We watched from the Blue Seats last night as the Rangers tried to hand away yet another game late in the third period, and we began to write the introduction to this post in our mind. (We find this is a less obnoxious strategy for coping with such losses than yelling expletives at fourth-liners who don’t really deserve it.) Anyway, certain that the Rangers were going to lose after allowing two goals to the Bruins in less than 90 seconds — the second of which came with just 4:01 remaining — we were going to recall how this team was supposed to be so much better conditioned this year, and how this meant they’d be stronger and faster in third periods. Then we’d wonder why, if this were the case, they seem to lose so many games in the final minutes of the third period, as they were poised to do last night.
Then a weird thing happened: They didn’t lose.
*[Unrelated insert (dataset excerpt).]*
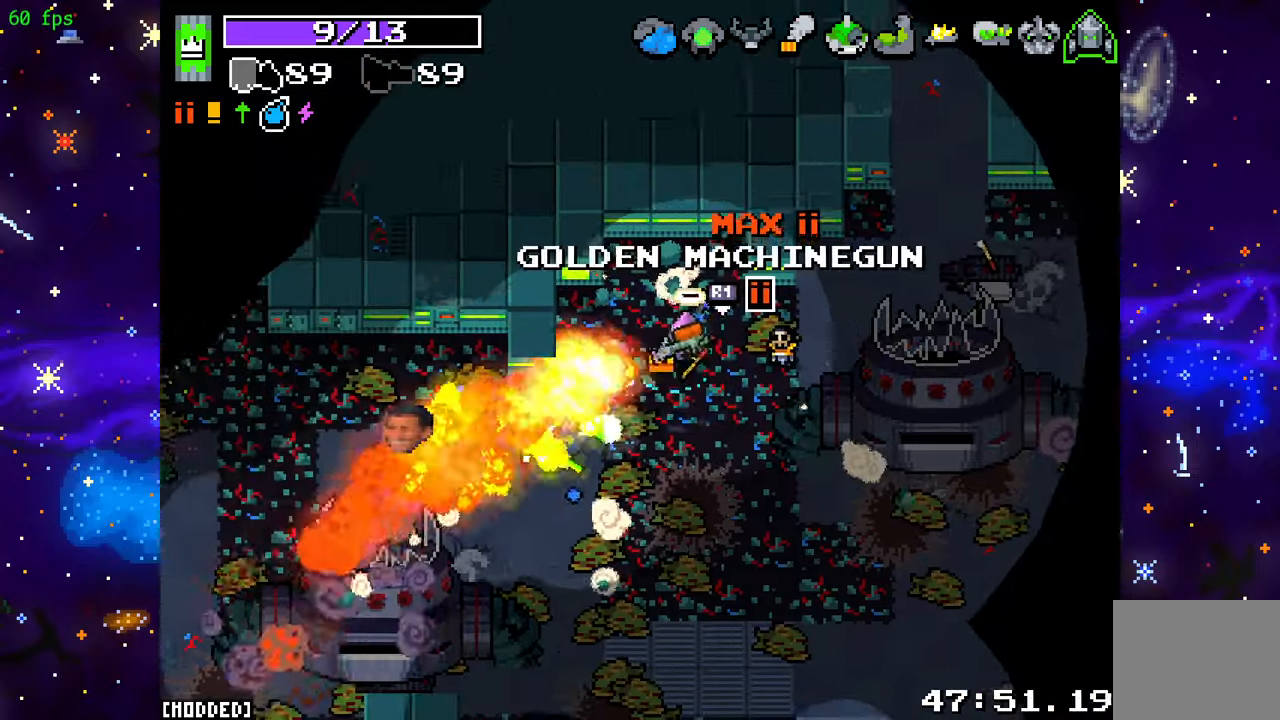
{"buttons": ["R2"], "left_stick": "down-right", "right_stick": "down-right", "events": [[83, "left_stick", "down"], [100, "R2", "up"], [133, "left_stick", "down-right"], [250, "right_stick", "down-right"], [283, "R2", "down"]]}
And they didn’t lose because of the last person on the ice we’d expect to score: Christopher Higgins. Higgins, for those who haven’t watched a lot of Rangers games this year, was acquired this past summer in the salary-dump trade of Scott Gomez to Montreal. He went more than a month before scoring his first goal as a Ranger, and last night’s was his first goal since December 9. His lack of production is all the more frustrating given the inordinate number of golden scoring opportunities he’s squandered. Considering his fondness for missing open nets, it’s ironic that his game winner last night with 1:29 remaining was stuffed past goalie Tuukka Rask with seemingly no space for the puck at all.
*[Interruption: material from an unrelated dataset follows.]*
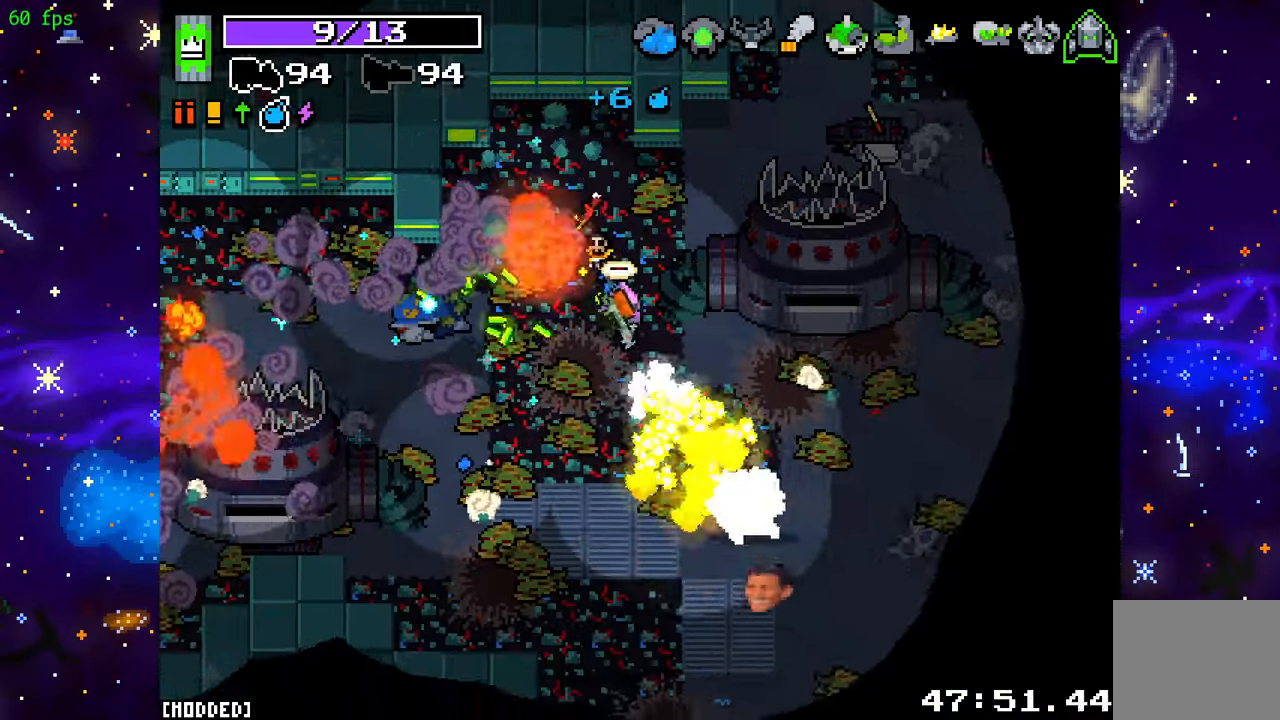
{"buttons": ["L2"], "left_stick": "right", "right_stick": "down", "events": [[100, "left_stick", "up-right"], [283, "right_stick", "down"], [350, "left_stick", "right"], [417, "L2", "down"], [483, "R2", "up"]]}
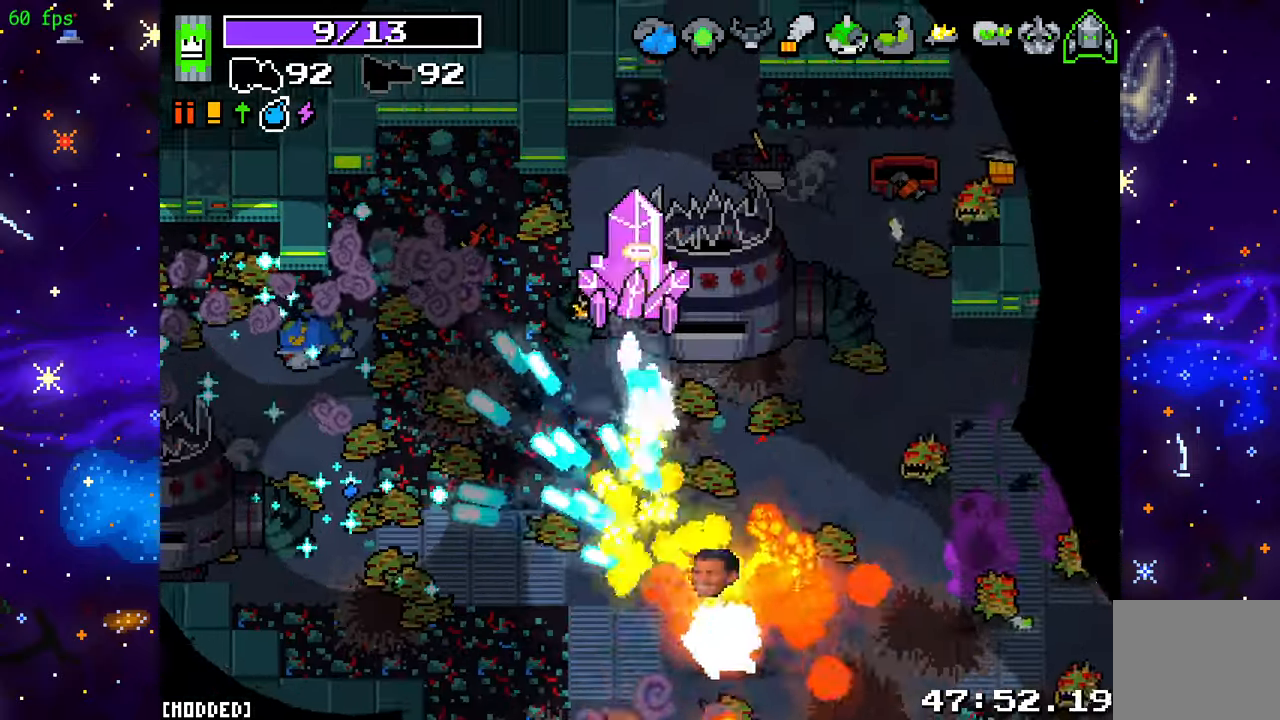
{"buttons": ["R2"], "left_stick": "up-left", "right_stick": "right", "events": [[33, "left_stick", "down-right"], [233, "L2", "up"], [267, "R2", "down"], [300, "left_stick", "up-right"], [433, "left_stick", "up-left"], [467, "right_stick", "right"]]}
As for our original point, Higgins’s goal doesn’t change the fact that the Rangers almost gave away another win in the last five minutes (it’s been something of a Henrik Lundqvist specialty this year), and that they don’t generally look any better conditioned than their opponents late in games. But no sense in being negative after such an exciting ending — especially after a game that also gave us the goal of the (five-day-old) year, courtesy of Erik Christensen.